You're welcome....Pictures do not do it justice....LOVE IT


----------



## Ruby296 (Nov 1, 2008)

luvmy4brats said:


> It's a Belkin bag I picked up at Target. It's made for the mini-laptops, but is the perfect size for the Kindle.
> 
> My picture makes it look just a bit lighter. The butterfly itself is nearly black


I have the same Belkin bag and feel it adds another layer of protection for the K. Also got mine at Target for $10. Great buy!


----------



## Neversleepsawink;) (Dec 16, 2008)

I'm trying to talk my mom into making me Kindle covers too.  Maybe she'll give it a shot.  I love my Oberon cover....I would like a fabric cover too...she has plenty of cute fabric


----------



## Jaderose (Dec 19, 2008)

Ruby said:


> I have the same Belkin bag and feel it adds another layer of protection for the K. Also got mine at Target for $10. Great buy!


This is exactly what I've been looking for to cover my Oberon as well.

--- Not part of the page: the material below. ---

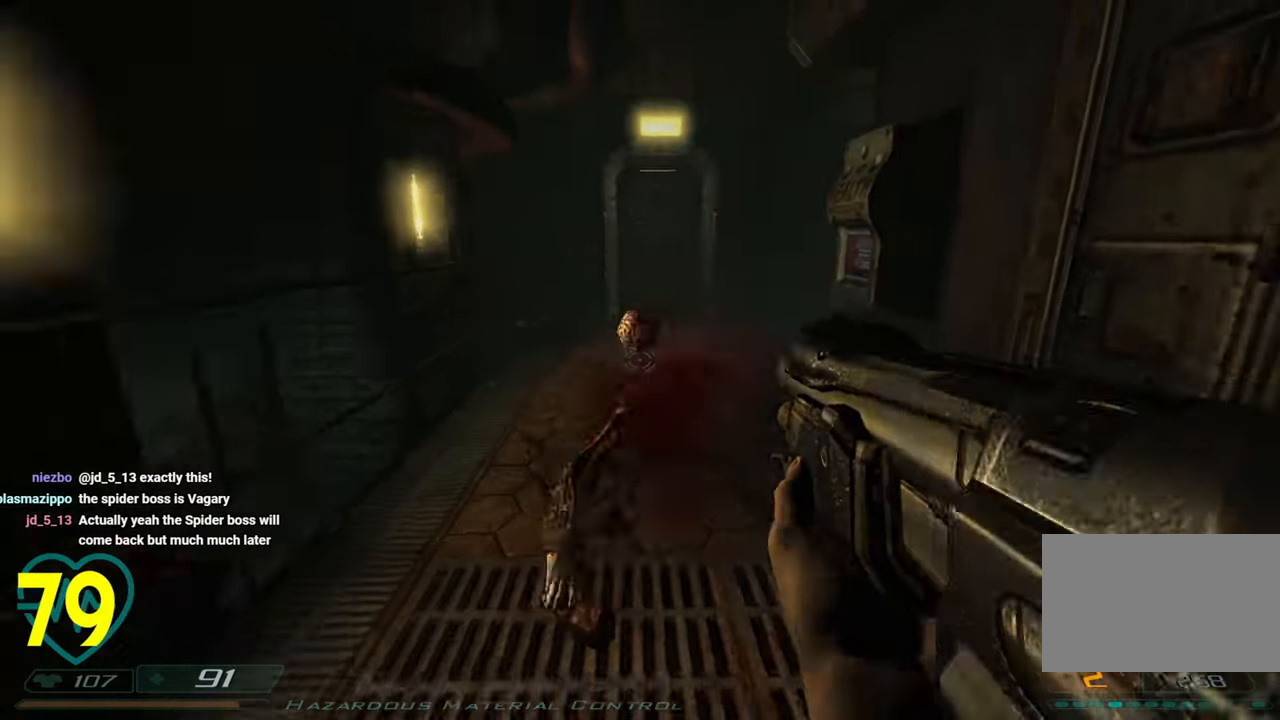
{"keys": ["shift", "w"], "mouse": [], "mouse_move": "left", "events": [[183, "a", "down"], [266, "s", "up"], [366, "a", "up"], [416, "w", "down"]]}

Thanks!! I'll be checking out Target tomorrow.


----------



## bkworm8it (Nov 17, 2008)

My Cover arrived!!!!   I swear I just placed the order. Didn't even get a notice that it was being shipped. Just showed up!!!

It's beautiful!!  The only bummer is that my one cat that had a leather addiction is no longer with me (she passed on 4yrs ago) she would have drooled all over it!! (Literally!)   

theresam


----------



## KindleMom (Dec 11, 2008)

bkworm8it said:


> My Cover arrived!!!!  I swear I just placed the order. Didn't even get a notice that it was being shipped. Just showed up!!!
> 
> It's beautiful!! The only bummer is that my one cat that had a leather addiction is no longer with me (she passed on 4yrs ago) she would have drooled all over it!! (Literally!)
> 
> theresam


Which one did you get?

I hope you post some pics when you get a minute. And sorry to hear about your cat. How sweet that you remember her at a time like this.


----------



## bkworm8it (Nov 17, 2008)

KindleMom said:


> Which one did you get?
> 
> I hope you post some pics when you get a minute. And sorry to hear about your cat. How sweet that you remember her at a time like this.





KindleMom said:


> Which one did you get?
> 
> I hope you post some pics when you get a minute. And sorry to hear about your cat. How sweet that you remember her at a time like this.


I purchased the butterfly one. It's not as thick as I thought it would which is great and will still fit nicely in my purse! I'd post a picture but only have a phone camera working at the moment. Its the same as the purple on a few posts above.

Ya I really miss that cat. She was my favorite and first as an adult living on my own, the most unusall personality I have seen in a cat and I've a many cats. It's much easier now to remember her fondly instead of being upset that she passed away.


----------